──────── Supplied text
You forgot screen wipes as a basic buisness expense. Coffee spary is hard to see through >insert vid quote< Ya know and what not >end vid quote< 

Thanks for all the hard work. And endurance.


----------



## Jenna (Jul 12, 2011)

Bob Hubbard said:


> I've learned to grow a thick skin over the years. My own videos are out there, they get critiqued too. Sometimes not quite nicely.   It's life, it goes on.
> 
> My own 'faith' as it were also helps. Long discussion on that, short version is 'Don't let the bastards make you sweat, it's not worth a heart attack.'


Well that is easy to say Bob and but not always easy to implement I think.  I would hope most of the bad vibery is from blow-throughs who will come and make a big fuss of theirselves and fizzle out after their show is over. 

Though I think you have nailed a philosophy with your statement that you are running a for-profit business and not all is always fair in business so they say.  Like a restaurant owner maybe you try to give your best quality produce, honest food and service to every client and while most go home happy some cannot be satisfied no matter what. Maybe, they want burgers when all along you are a posh eaterie or maybe you served their potatoes on the left when they prefer them to the right  or whatever.  All I mean is when you have a business you do what you can to keep your clients happy and but ultimately they are responsible for their own words I think. Anyway, fwiw I will always return to patronise your restaurant and give you a good review (if you give me some extra sides of those garlic mushrooms ).


----------



## Bob Hubbard (Jul 12, 2011)

We try on both sites to be what the majority of our members want, while keeping within how I believe a community should operate. We never can please everyone, which is why there are those other sites.  People who are at home here, often find the other place 'overcooks their tators' as it were, while others expect you to 'bus your own table'. Different strokes n all that. 

MT & KT must be doing something right though. We have good traffic, a decent amount of paid members, and a fair level of advertising revenues which help pay for hosting, software and the occasional 12 pack of Pepsi Throwback for me. I won't object when it covers my mortgage either.   But for it to do that, it has to be someplace lots of people want to be and support. I think we do pretty good.

Which is why I've never done a video like this mocking all our banned members, forum competition or problem children.
It's just not Proper as the Brits might say.


----------



## Bob Hubbard (Jul 12, 2011)

For those curious, he chose " 4-reply to any official communications with a cyber FU.  "
────────────────
#### Given request 1:
Rewrite the forum thread from "Though I think" to "garlic mushrooms ).", changing "restaurant" to "diner".
#### Given request 2:
Copy the rows from the line with "order: Lamiales" through the last line of the rows, unchanged.
──────── The input
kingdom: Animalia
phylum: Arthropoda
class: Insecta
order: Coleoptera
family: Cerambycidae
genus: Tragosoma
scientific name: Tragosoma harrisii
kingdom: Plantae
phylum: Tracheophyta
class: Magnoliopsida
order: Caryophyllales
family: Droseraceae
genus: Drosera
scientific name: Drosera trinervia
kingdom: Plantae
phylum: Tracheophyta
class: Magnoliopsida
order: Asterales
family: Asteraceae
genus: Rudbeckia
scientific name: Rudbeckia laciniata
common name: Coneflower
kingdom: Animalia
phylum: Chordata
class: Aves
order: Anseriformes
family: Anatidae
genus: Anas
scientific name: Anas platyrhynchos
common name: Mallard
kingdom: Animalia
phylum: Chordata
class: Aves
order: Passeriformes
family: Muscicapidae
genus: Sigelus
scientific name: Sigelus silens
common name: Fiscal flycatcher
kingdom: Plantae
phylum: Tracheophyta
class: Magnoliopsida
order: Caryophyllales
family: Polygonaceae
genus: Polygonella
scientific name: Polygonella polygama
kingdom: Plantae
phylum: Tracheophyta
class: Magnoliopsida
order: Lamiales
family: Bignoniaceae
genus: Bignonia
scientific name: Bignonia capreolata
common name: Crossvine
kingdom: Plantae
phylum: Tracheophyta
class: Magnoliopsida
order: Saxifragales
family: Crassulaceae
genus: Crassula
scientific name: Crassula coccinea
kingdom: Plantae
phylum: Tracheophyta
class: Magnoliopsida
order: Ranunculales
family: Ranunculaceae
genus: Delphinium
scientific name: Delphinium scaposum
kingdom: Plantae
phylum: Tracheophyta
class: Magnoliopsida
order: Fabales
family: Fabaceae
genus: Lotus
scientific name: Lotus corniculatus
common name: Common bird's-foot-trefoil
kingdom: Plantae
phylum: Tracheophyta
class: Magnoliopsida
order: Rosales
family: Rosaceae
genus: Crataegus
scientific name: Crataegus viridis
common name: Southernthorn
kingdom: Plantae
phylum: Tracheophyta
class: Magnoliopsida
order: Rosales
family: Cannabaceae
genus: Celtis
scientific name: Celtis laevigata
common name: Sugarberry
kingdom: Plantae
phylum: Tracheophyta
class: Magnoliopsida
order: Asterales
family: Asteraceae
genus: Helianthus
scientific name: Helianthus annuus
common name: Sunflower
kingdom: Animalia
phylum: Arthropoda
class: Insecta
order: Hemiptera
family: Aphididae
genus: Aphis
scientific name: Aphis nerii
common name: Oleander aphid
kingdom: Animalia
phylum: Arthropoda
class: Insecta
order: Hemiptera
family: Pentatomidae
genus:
────────────────
#### Correct output 1:
Though I think you have nailed a philosophy with your statement that you are running a for-profit business and not all is always fair in business so they say.  Like a diner owner maybe you try to give your best quality produce, honest food and service to every client and while most go home happy some cannot be satisfied no matter what. Maybe, they want burgers when all along you are a posh eaterie or maybe you served their potatoes on the left when they prefer them to the right  or whatever.  All I mean is when you have a business you do what you can to keep your clients happy and but ultimately they are responsible for their own words I think. Anyway, fwiw I will always return to patronise your diner and give you a good review (if you give me some extra sides of those garlic mushrooms ).

#### Correct output 2:
order: Lamiales
family: Bignoniaceae
genus: Bignonia
scientific name: Bignonia capreolata
common name: Crossvine
kingdom: Plantae
phylum: Tracheophyta
class: Magnoliopsida
order: Saxifragales
family: Crassulaceae
genus: Crassula
scientific name: Crassula coccinea
kingdom: Plantae
phylum: Tracheophyta
class: Magnoliopsida
order: Ranunculales
family: Ranunculaceae
genus: Delphinium
scientific name: Delphinium scaposum
kingdom: Plantae
phylum: Tracheophyta
class: Magnoliopsida
order: Fabales
family: Fabaceae
genus: Lotus
scientific name: Lotus corniculatus
common name: Common bird's-foot-trefoil
kingdom: Plantae
phylum: Tracheophyta
class: Magnoliopsida
order: Rosales
family: Rosaceae
genus: Crataegus
scientific name: Crataegus viridis
common name: Southernthorn
kingdom: Plantae
phylum: Tracheophyta
class: Magnoliopsida
order: Rosales
family: Cannabaceae
genus: Celtis
scientific name: Celtis laevigata
common name: Sugarberry
kingdom: Plantae
phylum: Tracheophyta
class: Magnoliopsida
order: Asterales
family: Asteraceae
genus: Helianthus
scientific name: Helianthus annuus
common name: Sunflower
kingdom: Animalia
phylum: Arthropoda
class: Insecta
order: Hemiptera
family: Aphididae
genus: Aphis
scientific name: Aphis nerii
common name: Oleander aphid
kingdom: Animalia
phylum: Arthropoda
class: Insecta
order: Hemiptera
family: Pentatomidae
genus:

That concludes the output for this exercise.